DIY

Fun fact:  I’m cheap.

I don’t eat out without planning for it, I don’t buy clothes if they aren’t on sale, and I don’t pay people to do things I can do myself (Which reminds me of one of Dwight Schrute’s best lines, number 3 here.).

Something I can do myself, and quite easily, is paint.  Which is what I did all weekend.  With some man power from my husband, of course.  I felt like we were John and Sherry from Young House Love, and I couldn’t be more excited that one room in our house finally feels like ours.

This is all I can do for you in terms of a before picture.  Until this weekend, the guest room served as the place we put everything that didn’t fit in any of the other rooms, slash place Sous Chef Lauren and Queen Cupcake stayed when they visited.  It was blue.

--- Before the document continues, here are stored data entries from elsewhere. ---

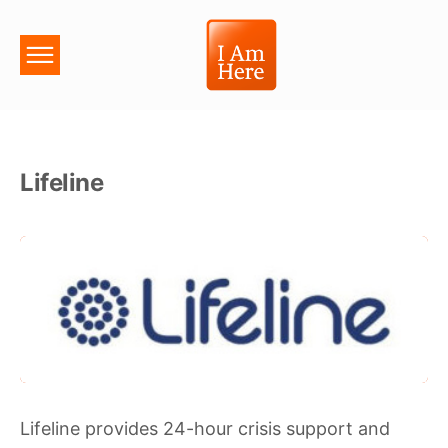
Lifeline
Lifeline provides 24-hour crisis support and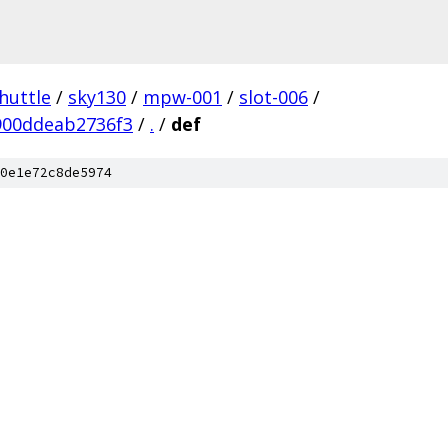
huttle
/
sky130
/
mpw-001
/
slot-006
/
900ddeab2736f3
/
.
/
def
0e1e72c8de5974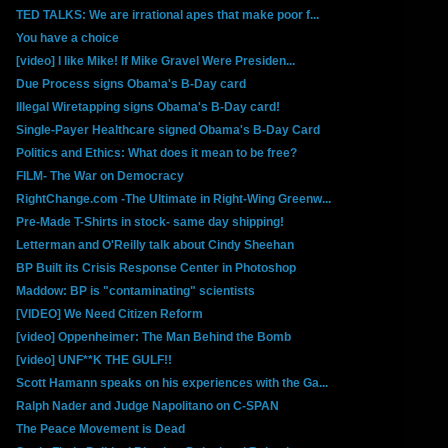
TED TALKS: We are irrational apes that make poor f...
You have a choice
[video] I like Mike! If Mike Gravel Were Presiden...
Due Process signs Obama's B-Day card
Illegal Wiretapping signs Obama's B-Day card!
Single-Payer Healthcare signed Obama's B-Day Card
Politics and Ethics: What does it mean to be free?
FILM- The War on Democracy
RightChange.com -The Ultimate in Right-Wing Greenw...
Pre-Made T-Shirts in stock- same day shipping!
Letterman and O'Reilly talk about Cindy Sheehan
BP Built its Crisis Response Center in Photoshop
Maddow: BP is "contaminating" scientists
[VIDEO] We Need Citizen Reform
[video] Oppenheimer: The Man Behind the Bomb
[video] UNF**K THE GULF!!
Scott Hamann speaks on his experiences with the Ga...
Ralph Nader and Judge Napolitano on C-SPAN
The Peace Movement is Dead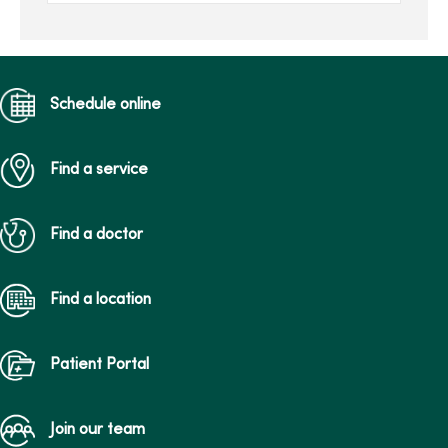
insomnia, the inability to
fall a...
Schedule online
Find a service
Find a doctor
Find a location
Patient Portal
Join our team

Or, most of it was blue.  This is the piece of the wall my husband ripped off when he tried to take a piece of plastic off the bottom of the wall.  Nothing a little sanding and spackling couldn’t cover up.

Want to know what else a little sandpaper helped?  Removing the switchplates.

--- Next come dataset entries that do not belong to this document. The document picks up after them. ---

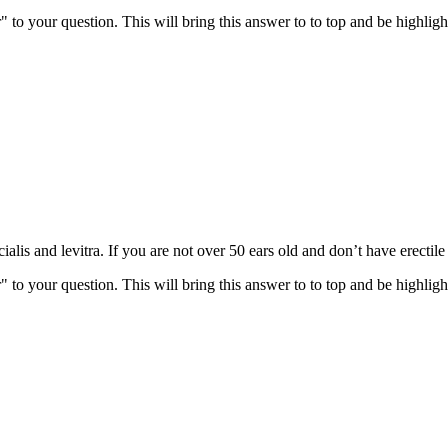
" to your question. This will bring this answer to to top and be highli
alis and levitra. If you are not over 50 ears old and don’t have erectil
" to your question. This will bring this answer to to top and be highli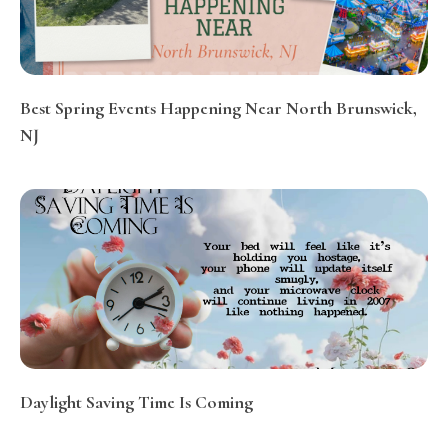
Best Spring Events Happening Near North Brunswick,
NJ
Daylight Saving Time Is Coming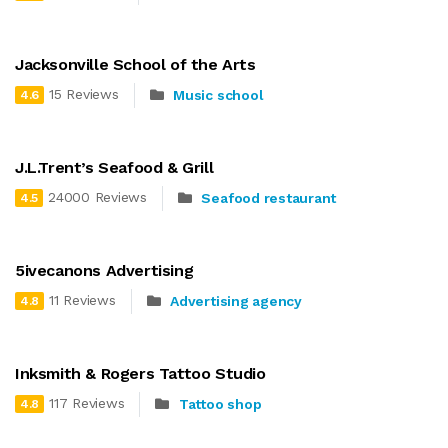
Jacksonville School of the Arts
15 Reviews
Music school
4.6
J.L.Trent’s Seafood & Grill
24000 Reviews
Seafood restaurant
4.5
5ivecanons Advertising
11 Reviews
Advertising agency
4.8
Inksmith & Rogers Tattoo Studio
117 Reviews
Tattoo shop
4.8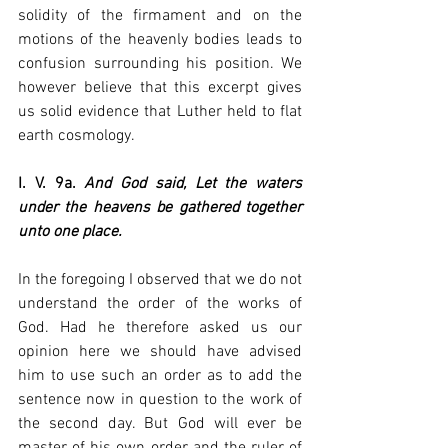
solidity of the firmament and on the 
motions of the heavenly bodies leads to 
confusion surrounding his position. We 
however believe that this excerpt gives 
us solid evidence that Luther held to flat 
earth cosmology. 
I. V. 9a. 
And God said, Let the waters 
under the heavens be gathered together 
unto one place.
In the foregoing I observed that we do not 
understand the order of the works of 
God. Had he therefore asked us our 
opinion here we should have advised 
him to use such an order as to add the 
sentence now in question to the work of 
the second day. But God will ever be 
master of his own order and the ruler of 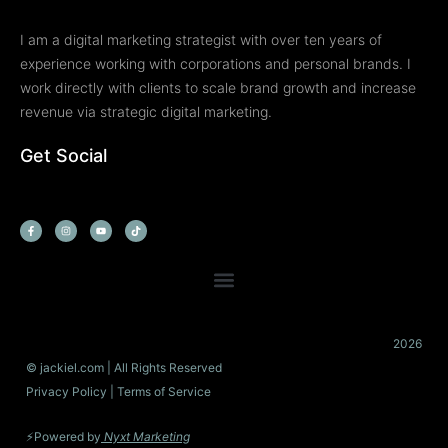
I am a digital marketing strategist with over ten years of
experience working with corporations and personal brands. I
work directly with clients to scale brand growth and increase
revenue via strategic digital marketing.
Get Social
F
I
Y
T
a
n
o
i
c
s
u
k
e
t
t
t
b
a
u
o
o
g
b
k
o
r
e
k
a
-
m
f
2026
© jackiel.com | All Rights Reserved
Privacy Policy
| Terms of Service
⚡Powered by
Nyxt Marketing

I started by sanding over the painted-on edges and screws, and figured it would only take a little tug before the switchplate popped right off.  False.

Whoever painted this room last must have done the job rather quickly.  With some more sanding and (what used to be) good fingernails, I took care of that problem.

Then it was time to get down to business.

My husband had never painted a room before.  After some initial worry that what he was cutting in was a completely different shade from what I was rolling (“Don’t worry, it will dry the same honey.”), he got the hang of it.  Three hours, and half a gallon of Behr Premium Plus Ultra flat paint in “Sculptor Clay” later, we had a brand new look.

The walls are a light grey color during the daylight hours, and they take on a khaki look after the sun sets.  This room needed to be quasi-manly, as my husband has no man-cave and is desperate to at least get a game room out of this extra space.  I think we achieved that with this color.

But the room also needed to appeal to my favorite girls who come to stay, and so we went for a more balanced palette when we started decorating.  Enter, IKEA Blad curtains in blue and a Hillsand Blue slipcover for the Ektorp (Hillsand Blue slipcovers aren’t sold in stores anymore, but you can find them on eBay.  Idemo blue slipcovers are slightly darker, but are available in stores if you just can’t wait).

During my last trip to IKEA, the bold pattern of these curtains immediately struck me as something Sarah Richardson would use as the inspiration for a room in one of her houses.   Then I realized that Sarah Richardson did use these curtains as the inspiration for a room.  Duh.

We needed a quick check of this post and a little iron-on adhesive tape, and we had curtains.

It’s important to note that like Nigella Lawson, I consider myself to be somewhat of a domestic goddess.  But I have no idea how an iron operates.  I believe it involves water, steam and a funny-looking table, but that’s all I can tell you.  Growing up, my dad ironed every Sunday while watching football.  So I never had to.  And I never learned.

And at the end of the long weekend, this is where we were.  After an arduous search we finally ordered a desk online, only to hear it’s back-ordered until May.  It’s likely nothing else will happen in here until then.  But I’ll share when it does.